Canadian executives are looking to M&A to capitalize on digital disruption
The 17th edition of EY’s Global Capital Confidence Barometer finds that Canadian respondents are still firmly aiming to pursue acquisitions in the next 12 months, and are buoyed by positive momentum in the local and global economies.
Confidence in the economy
Canadian respondents have a greatly improved outlook on the local and global economies, largely sustained by accelerated growth in developed economies.
On the domestic front, 60% of Canadian respondents see the economy improving, compared with only 38% 12 months ago. Outlook for the global economy is also more optimistic, with 78% of Canadian respondents seeing it improving, compared with only 19% 12 months ago. These improvements bode well for economic growth, especially as we continue to see a stronger than expected turnaround in the eurozone and continued economic strength in the US and China.
Confidence in investments and dealmaking on the rise
The broader economic outlook is also leading to increased confidence in investment and dealmaking intentions for Canadian respondents.
On the local level, 66% of Canadian respondents have improved confidence in corporate earnings, up significantly from only 17% a year ago, while 57% have greater confidence in stock market valuations, compared to 15% the same time last year.
These markers, coupled with almost 60% of Canadian respondents believing that there will be improved credit availability in the next 12 months, are supportive of a healthy M&A market.
Digital disruption: opportunity or threat?
Canadian respondents believe that the impact of digital technology and the threat of digitally enabled competitors will be the most prominent item on their boardroom agenda over the next six months. Innovation and digital transformation are accelerating the pace of change across industries, and companies need to actively review their portfolios and other market opportunities to be able to capitalize on new digital trends.

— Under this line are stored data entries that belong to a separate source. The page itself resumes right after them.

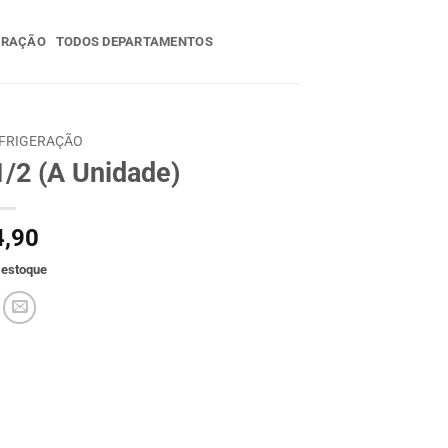
ERAÇÃO
TODOS DEPARTAMENTOS
FRIGERAÇÃO
/2 (A Unidade)
,90
 estoque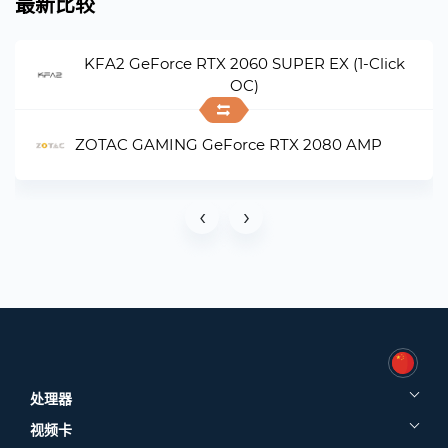
最新比较
KFA2 GeForce RTX 2060 SUPER EX (1-Click
OC)
ZOTAC GAMING GeForce RTX 2080 AMP
‹
›
处理器
视频卡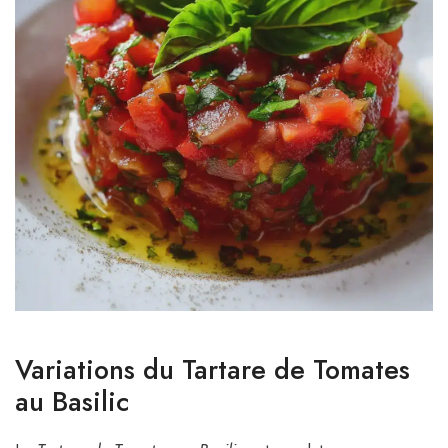
Variations du Tartare de Tomates
au Basilic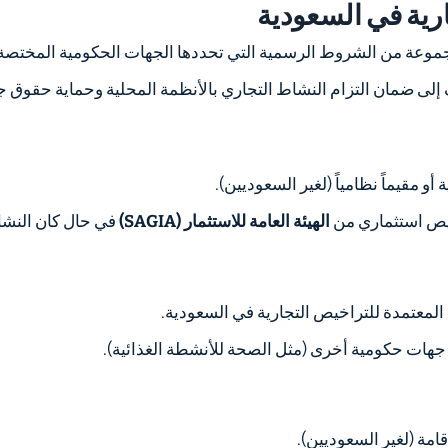
ية في السعودية
موعة من الشروط الرسمية التي تحددها الجهات الحكومية المختصة مث
ى ضمان التزام النشاط التجاري بالأنظمة المحلية وحماية حقوق ج
مقيماً نظامياً (لغير السعوديين).
يص استثماري من
الهيئة العامة للاستثمار (SAGIA)
في حال كان النش
المعتمدة للتراخيص التجارية في السعودية.
ات حكومية أخرى (مثل الصحة للأنشطة الغذائية).
امة (لغير السعوديين).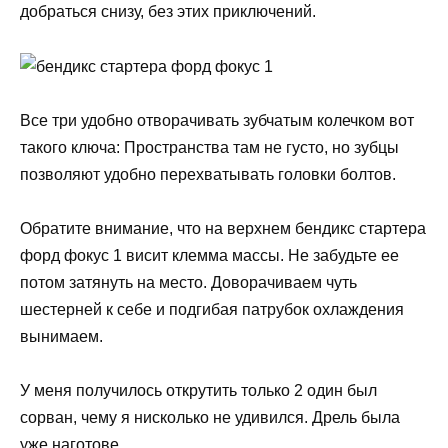
добраться снизу, без этих приключений.
Все три удобно отворачивать зубчатым колечком вот
такого ключа: Пространства там не густо, но зубцы
позволяют удобно перехватывать головки болтов.
Обратите внимание, что на верхнем бендикс стартера
форд фокус 1 висит клемма массы. Не забудьте ее
потом затянуть на место. Доворачиваем чуть
шестерней к себе и подгибая патрубок охлаждения
вынимаем.
У меня получилось открутить только 2 один был
сорван, чему я нисколько не удивился. Дрель была
уже наготове.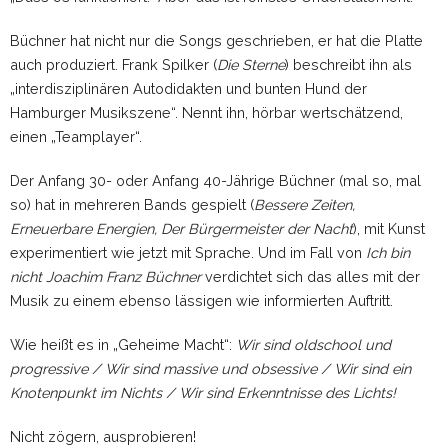
Büchner hat nicht nur die Songs geschrieben, er hat die Platte
auch produziert. Frank Spilker (
Die Sterne
) beschreibt ihn als
„interdisziplinären Autodidakten und bunten Hund der
Hamburger Musikszene“. Nennt ihn, hörbar wertschätzend,
einen „Teamplayer“.
Der Anfang 30- oder Anfang 40-Jährige Büchner (mal so, mal
so) hat in mehreren Bands gespielt (
Bessere Zeiten,
Erneuerbare Energien, Der Bürgermeister der Nacht
), mit Kunst
experimentiert wie jetzt mit Sprache. Und im Fall von
Ich bin
nicht Joachim Franz Büchner
verdichtet sich das alles mit der
Musik zu einem ebenso lässigen wie informierten Auftritt.
Wie heißt es in „Geheime Macht“:
Wir sind oldschool und
progressive / Wir sind massive und obsessive / Wir sind ein
Knotenpunkt im Nichts / Wir sind Erkenntnisse des Lichts!
Nicht zögern, ausprobieren!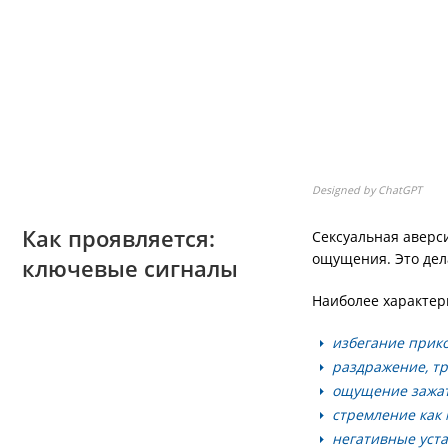
Designed by ChatGPT
Как проявляется:
Сексуальная аверс
ощущения. Это дел
ключевые сигналы
Наиболее характер
избегание прико
раздражение, тр
ощущение зажат
стремление как 
негативные уста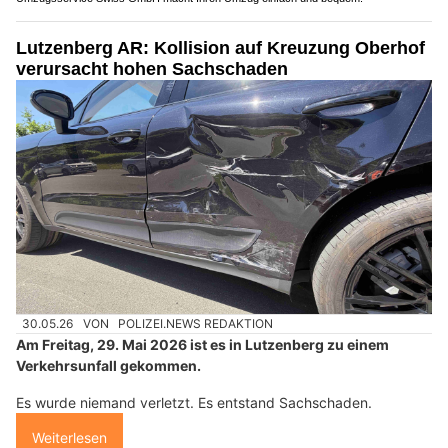
Lutzenberg AR: Kollision auf Kreuzung Oberhof
verursacht hohen Sachschaden
30.05.26
VON
POLIZEI.NEWS REDAKTION
Am Freitag, 29. Mai 2026 ist es in Lutzenberg zu einem
Verkehrsunfall gekommen.
Es wurde niemand verletzt. Es entstand Sachschaden.
Weiterlesen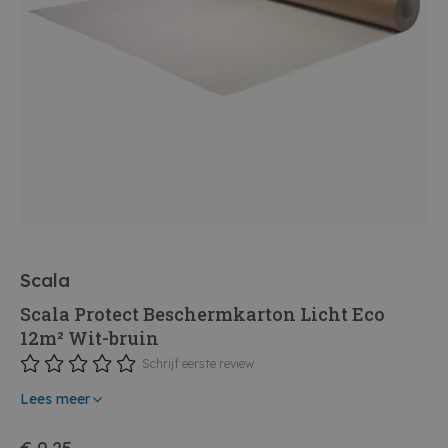
Scala
Scala Protect Beschermkarton Licht Eco
12m² Wit-bruin
Schrijf eerste review
Lees meer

Canadian firms are leading the trend on rapid portfolio review, with 62% reviewing their portfolio quarterly compared with only 30% of US respondents and 42% of global respondents.
To try and get ahead of the digital wave, the majority of Canadian respondents are being proactive in the face of digital technology, transformation of business models and threats from digitally enabled competition. However, the majority are also reactive in the face of sector blurring and changing customer behaviors.
Executives need to look both internally and externally to find the expertise required to fully capitalize on and transform their digital capabilities. Canadian companies are prioritizing acquisitions to help improve their digital capabilities, with 41% looking to acquisitions, compared to only 32% of US and 38% of their global peers.
By contrast, 38% of global respondents and 43% of US respondents are focused on building the capabilities in-house as their top priority to improve their digital capabilities, compared to 33% of Canadian respondents. Technology heightens the need to have the right staff on hand, with the right skill set and the right employee training programs. Canadian, US and global respondents are focusing on reskilling/training their existing people, rather than looking to hire the skills externally.
Robust deal pipeline
Canadian respondents predict that the Canadian deal market will continue its strong performance over the next 12 months, with 61% of Canadian respondents intending to pursue acquisitions in the next year compared to 48% a year ago.
Further strengthening the deal market is Canadian respondents’ positive outlook — 51% of Canadian
respondents see the local M&A market improving over the next 12 months, and 44% see the global
M&A market improving.
For the third straight period, Canadian respondents expect pipelines and deal completions to increase
over the next 12 months, providing further evidence of a robust M&A market. In addition, Canadian
respondents believe that anticipating the full range of integration challenges and opportunities in advance is the key new factor an executive must consider when structuring an acquisition, a sure sign of a healthy and prudent deal market.
Private equity making a comeback
Finally, one of the main predictions in the M&A market this year, according to global respondents, is the return of private equity as a major acquirer of assets.
The current M&A cycle, which started in 2013, has been dominated by corporate acquirers, but private equity rebounded significantly in 2017. Private equity firms have record levels of dry powder and have made changes to their investment models (e.g., long-hold funds) to enable them to be more competitive with corporate acquirers.
Canadian respondents tend to agree, as they believe that there will be more competition for assets in the next 12 months, with private equity being the largest source of this competition. A uniquely Canadian angle to this trend is that Canadian respondents believe that pension plans will make up a significant amount of this private equity rebound, accounting for 30% of the increased competition, compared with only 11% from global respondents.